The task: Report each line of the data below in which "used" appears.

────

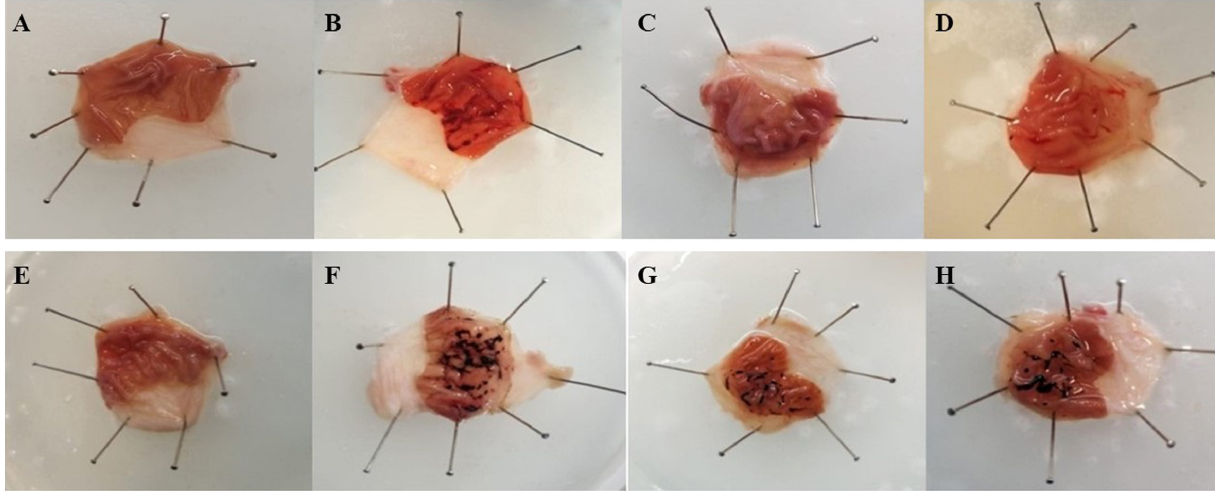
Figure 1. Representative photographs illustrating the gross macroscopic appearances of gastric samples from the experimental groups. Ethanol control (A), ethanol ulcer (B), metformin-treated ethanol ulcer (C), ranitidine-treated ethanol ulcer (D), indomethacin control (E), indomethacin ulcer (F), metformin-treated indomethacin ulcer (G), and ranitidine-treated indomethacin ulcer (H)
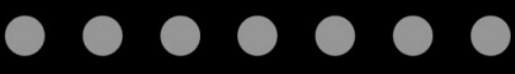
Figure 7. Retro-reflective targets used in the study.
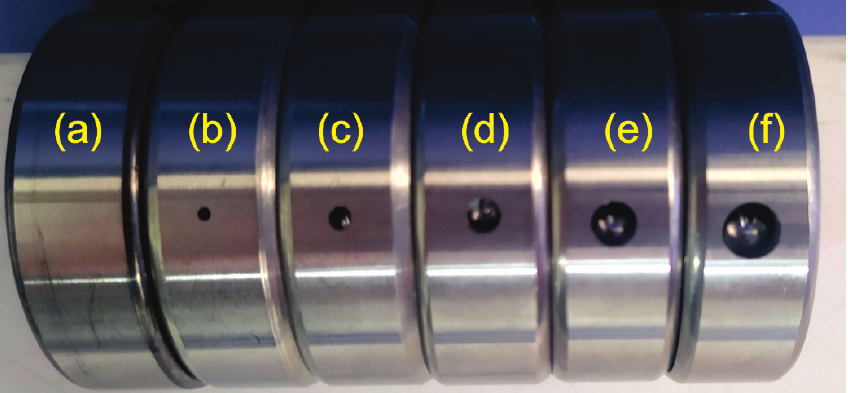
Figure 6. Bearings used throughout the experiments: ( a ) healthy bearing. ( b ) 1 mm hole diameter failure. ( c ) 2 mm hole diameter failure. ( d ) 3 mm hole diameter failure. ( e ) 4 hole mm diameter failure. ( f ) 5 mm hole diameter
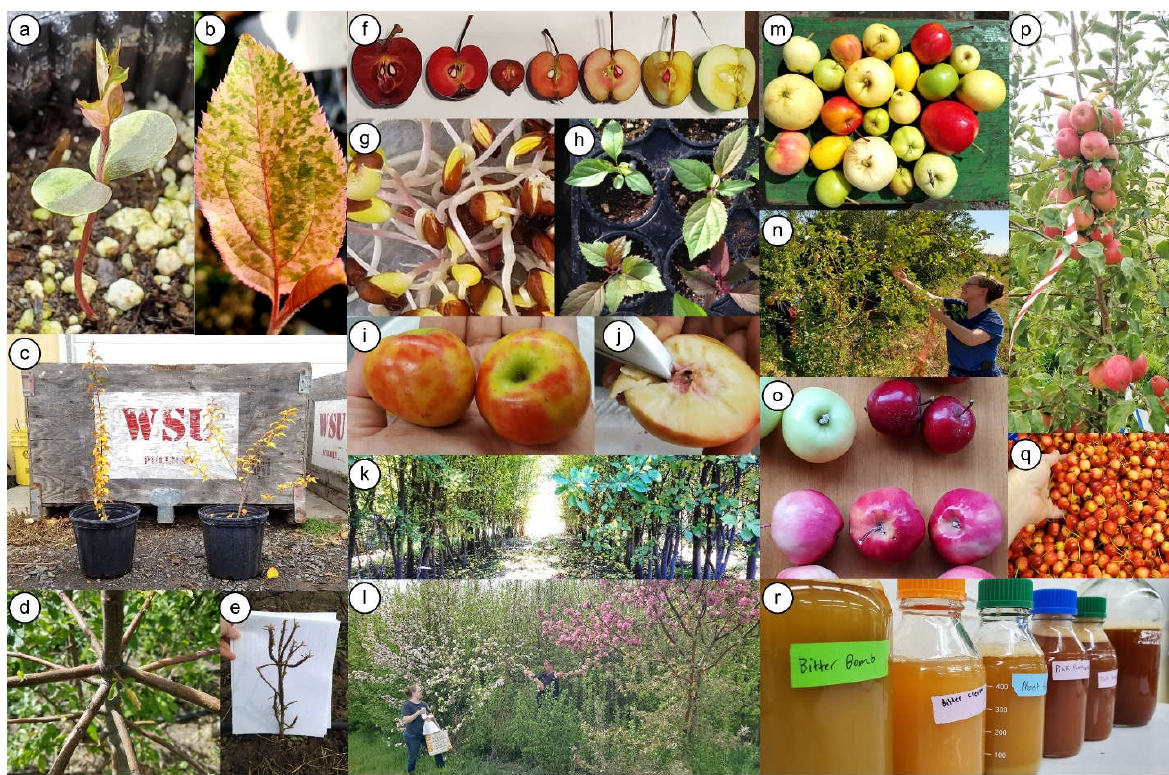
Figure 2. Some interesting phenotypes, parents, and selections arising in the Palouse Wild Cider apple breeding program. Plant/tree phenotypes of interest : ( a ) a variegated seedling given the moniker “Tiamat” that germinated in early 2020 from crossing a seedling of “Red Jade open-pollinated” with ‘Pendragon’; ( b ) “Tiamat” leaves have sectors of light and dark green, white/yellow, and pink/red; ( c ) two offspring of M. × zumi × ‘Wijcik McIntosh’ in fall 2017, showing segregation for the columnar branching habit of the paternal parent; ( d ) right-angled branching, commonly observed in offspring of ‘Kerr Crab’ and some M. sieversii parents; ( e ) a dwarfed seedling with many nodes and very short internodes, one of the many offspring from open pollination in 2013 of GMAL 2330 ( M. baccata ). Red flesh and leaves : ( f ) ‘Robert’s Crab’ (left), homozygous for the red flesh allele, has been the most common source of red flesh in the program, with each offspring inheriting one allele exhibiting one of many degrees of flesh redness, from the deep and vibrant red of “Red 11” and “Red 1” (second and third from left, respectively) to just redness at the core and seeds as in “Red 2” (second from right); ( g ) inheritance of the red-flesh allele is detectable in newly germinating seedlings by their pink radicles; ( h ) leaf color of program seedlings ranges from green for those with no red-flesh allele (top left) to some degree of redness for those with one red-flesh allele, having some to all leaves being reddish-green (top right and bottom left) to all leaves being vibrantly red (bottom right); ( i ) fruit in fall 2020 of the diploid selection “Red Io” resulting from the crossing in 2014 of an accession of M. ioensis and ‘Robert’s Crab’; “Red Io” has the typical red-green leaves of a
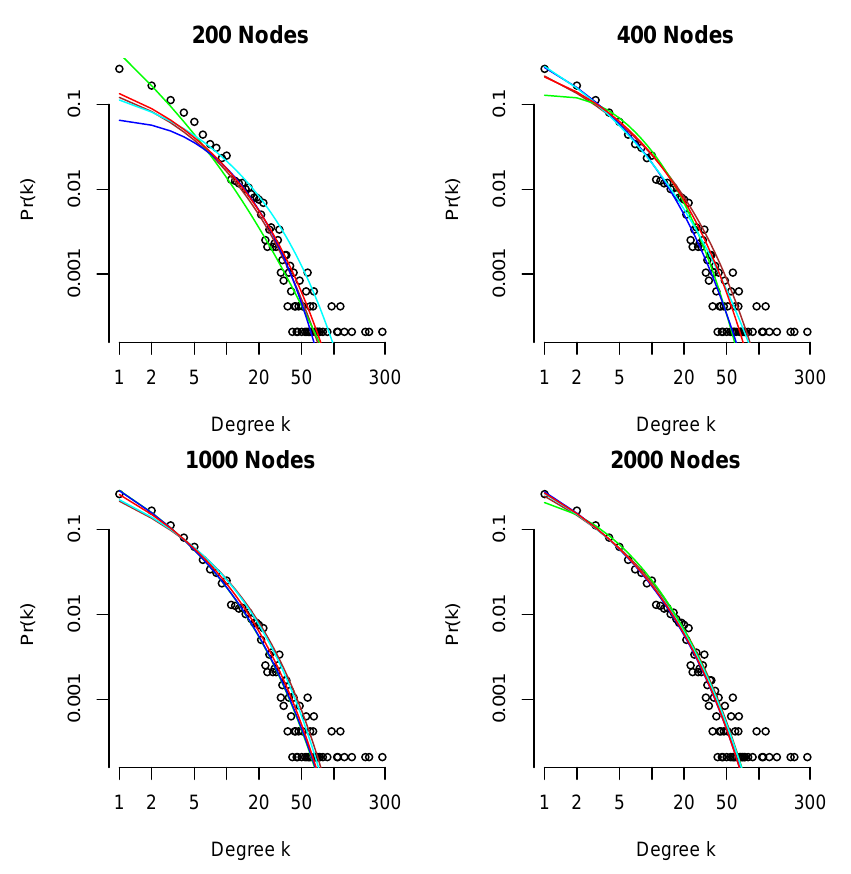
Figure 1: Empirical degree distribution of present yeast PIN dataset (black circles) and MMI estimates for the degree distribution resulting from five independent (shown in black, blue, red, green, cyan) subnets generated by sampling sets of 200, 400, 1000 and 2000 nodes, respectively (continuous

────

Exercise answer:
Figure 7. Retro-reflective targets used in the study.
Figure 6. Bearings used throughout the experiments: ( a ) healthy bearing. ( b ) 1 mm hole diameter failure. ( c ) 2 mm hole diameter failure. ( d ) 3 mm hole diameter failure. ( e ) 4 hole mm diameter failure. ( f ) 5 mm hole diameter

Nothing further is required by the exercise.